The team she coaches now is visibly different from the ones she swam with as a kid. Three of her current swimmers are trans. Two have two moms. One kid's dads come to every meet. Nobody treats it like a problem to be managed. It's just the texture of the team.
"That didn't exist when I was their age," Knolls said. "I had supportive parents and I got lucky. But I was still one of maybe two kids on the team with a same-sex household. Now it's normal. That's not a small thing."
She coaches with the same intensity that got her to Tokyo—the same attention to detail, the same refusal to accept sloppy technique as good enough. But she also leaves space for her athletes to be whole people. She asks about school, about relationships, about what they're scared of. She tells them about the times she was scared, about the year she almost quit, about the moment she realized that the medal wasn't actually the point.

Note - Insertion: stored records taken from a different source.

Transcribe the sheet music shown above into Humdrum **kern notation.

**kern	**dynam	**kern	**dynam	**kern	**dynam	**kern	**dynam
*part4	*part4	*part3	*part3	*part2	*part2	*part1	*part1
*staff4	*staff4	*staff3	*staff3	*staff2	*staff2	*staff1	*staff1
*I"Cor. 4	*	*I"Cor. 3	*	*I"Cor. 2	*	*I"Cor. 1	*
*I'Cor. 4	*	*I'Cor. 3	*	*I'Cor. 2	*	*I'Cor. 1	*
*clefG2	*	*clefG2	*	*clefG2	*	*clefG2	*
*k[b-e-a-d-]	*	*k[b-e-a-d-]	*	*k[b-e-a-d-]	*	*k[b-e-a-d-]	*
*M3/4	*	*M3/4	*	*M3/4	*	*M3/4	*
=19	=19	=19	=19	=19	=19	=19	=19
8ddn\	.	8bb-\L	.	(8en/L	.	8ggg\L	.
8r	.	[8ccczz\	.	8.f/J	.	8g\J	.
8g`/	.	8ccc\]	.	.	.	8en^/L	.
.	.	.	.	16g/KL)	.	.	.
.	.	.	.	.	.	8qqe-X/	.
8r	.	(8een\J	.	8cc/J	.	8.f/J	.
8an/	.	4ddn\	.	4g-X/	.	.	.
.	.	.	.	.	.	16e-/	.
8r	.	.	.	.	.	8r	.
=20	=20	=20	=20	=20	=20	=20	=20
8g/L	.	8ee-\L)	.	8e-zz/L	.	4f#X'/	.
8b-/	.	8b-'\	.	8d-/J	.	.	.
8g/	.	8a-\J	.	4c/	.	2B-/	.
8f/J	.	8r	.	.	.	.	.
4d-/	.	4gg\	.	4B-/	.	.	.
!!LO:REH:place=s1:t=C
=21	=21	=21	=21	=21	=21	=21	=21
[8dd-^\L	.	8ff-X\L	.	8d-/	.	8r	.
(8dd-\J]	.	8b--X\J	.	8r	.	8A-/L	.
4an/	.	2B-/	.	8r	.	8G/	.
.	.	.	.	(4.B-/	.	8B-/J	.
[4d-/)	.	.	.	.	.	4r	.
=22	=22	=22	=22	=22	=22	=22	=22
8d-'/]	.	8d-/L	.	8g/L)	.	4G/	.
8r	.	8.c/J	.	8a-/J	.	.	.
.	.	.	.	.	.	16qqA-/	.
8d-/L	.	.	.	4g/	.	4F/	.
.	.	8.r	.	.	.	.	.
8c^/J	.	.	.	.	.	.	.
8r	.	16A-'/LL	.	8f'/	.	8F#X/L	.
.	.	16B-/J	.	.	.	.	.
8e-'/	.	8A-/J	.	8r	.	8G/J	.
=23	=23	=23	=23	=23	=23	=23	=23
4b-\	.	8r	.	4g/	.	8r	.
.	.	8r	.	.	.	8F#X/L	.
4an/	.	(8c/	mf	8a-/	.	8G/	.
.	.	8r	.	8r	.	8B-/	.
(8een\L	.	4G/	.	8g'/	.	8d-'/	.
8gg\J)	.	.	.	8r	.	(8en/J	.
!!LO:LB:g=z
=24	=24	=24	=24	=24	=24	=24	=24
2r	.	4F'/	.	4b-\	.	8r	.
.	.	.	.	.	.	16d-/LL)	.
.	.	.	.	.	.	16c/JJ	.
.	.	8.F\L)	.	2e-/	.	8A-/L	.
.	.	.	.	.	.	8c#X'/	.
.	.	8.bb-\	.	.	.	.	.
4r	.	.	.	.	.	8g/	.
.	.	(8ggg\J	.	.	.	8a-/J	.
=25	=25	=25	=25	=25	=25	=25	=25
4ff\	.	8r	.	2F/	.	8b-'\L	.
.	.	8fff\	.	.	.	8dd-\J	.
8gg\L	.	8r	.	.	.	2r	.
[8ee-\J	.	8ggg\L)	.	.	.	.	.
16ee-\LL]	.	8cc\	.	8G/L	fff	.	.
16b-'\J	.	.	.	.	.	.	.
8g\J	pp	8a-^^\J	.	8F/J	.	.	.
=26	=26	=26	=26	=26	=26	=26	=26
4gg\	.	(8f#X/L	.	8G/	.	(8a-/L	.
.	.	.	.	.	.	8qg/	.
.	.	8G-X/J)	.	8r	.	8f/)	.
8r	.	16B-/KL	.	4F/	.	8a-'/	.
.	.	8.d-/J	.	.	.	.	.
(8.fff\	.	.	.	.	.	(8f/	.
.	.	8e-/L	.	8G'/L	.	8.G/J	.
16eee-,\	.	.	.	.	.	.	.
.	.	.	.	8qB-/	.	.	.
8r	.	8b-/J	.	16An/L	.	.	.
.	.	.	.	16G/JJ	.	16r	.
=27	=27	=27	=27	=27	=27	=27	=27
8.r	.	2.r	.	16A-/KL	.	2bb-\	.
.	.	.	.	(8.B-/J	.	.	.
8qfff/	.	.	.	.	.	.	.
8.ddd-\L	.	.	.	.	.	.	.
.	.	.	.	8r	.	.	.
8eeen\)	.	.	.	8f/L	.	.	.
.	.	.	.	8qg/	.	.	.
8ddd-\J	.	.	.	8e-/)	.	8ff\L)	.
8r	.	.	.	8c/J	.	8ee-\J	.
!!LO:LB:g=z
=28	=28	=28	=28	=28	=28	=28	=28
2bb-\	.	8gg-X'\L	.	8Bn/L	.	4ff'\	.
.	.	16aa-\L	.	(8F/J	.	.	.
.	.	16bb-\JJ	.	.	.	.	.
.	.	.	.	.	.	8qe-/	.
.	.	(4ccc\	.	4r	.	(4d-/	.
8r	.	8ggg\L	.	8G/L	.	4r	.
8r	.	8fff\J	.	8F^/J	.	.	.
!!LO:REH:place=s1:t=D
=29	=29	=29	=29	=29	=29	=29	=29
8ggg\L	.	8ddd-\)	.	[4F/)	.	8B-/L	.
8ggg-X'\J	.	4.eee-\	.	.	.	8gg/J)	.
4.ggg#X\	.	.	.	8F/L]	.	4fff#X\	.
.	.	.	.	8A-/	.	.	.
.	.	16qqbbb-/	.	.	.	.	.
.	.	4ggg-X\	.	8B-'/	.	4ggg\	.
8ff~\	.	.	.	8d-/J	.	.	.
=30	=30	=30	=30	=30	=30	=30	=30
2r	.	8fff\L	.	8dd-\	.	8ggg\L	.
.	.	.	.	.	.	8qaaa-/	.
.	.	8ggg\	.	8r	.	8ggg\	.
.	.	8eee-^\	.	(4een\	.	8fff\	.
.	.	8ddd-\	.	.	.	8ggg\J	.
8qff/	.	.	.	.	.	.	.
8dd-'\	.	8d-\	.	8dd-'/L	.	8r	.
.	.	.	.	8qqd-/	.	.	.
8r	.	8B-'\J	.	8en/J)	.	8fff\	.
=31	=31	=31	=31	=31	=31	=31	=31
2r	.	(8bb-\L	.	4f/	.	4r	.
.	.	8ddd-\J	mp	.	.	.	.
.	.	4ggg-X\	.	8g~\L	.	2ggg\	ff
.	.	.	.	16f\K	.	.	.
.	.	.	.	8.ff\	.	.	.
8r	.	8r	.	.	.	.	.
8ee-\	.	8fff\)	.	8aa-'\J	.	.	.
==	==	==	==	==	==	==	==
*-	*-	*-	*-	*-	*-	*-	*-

The San Francisco Swim Club still has the same outdoor pool, still gets cold in the mornings, still sits at the edge of the city where the fog rolls in and the water feels like it could go on forever. Knolls trains there most mornings before she coaches, putting in her own miles, keeping her body honest. She's not chasing anything anymore. She's just swimming.
That's the thing about coming home that nobody tells you: sometimes the best athlete you can be is the one who stops performing for the future and starts showing up for right now. Knolls did that. San Francisco let her.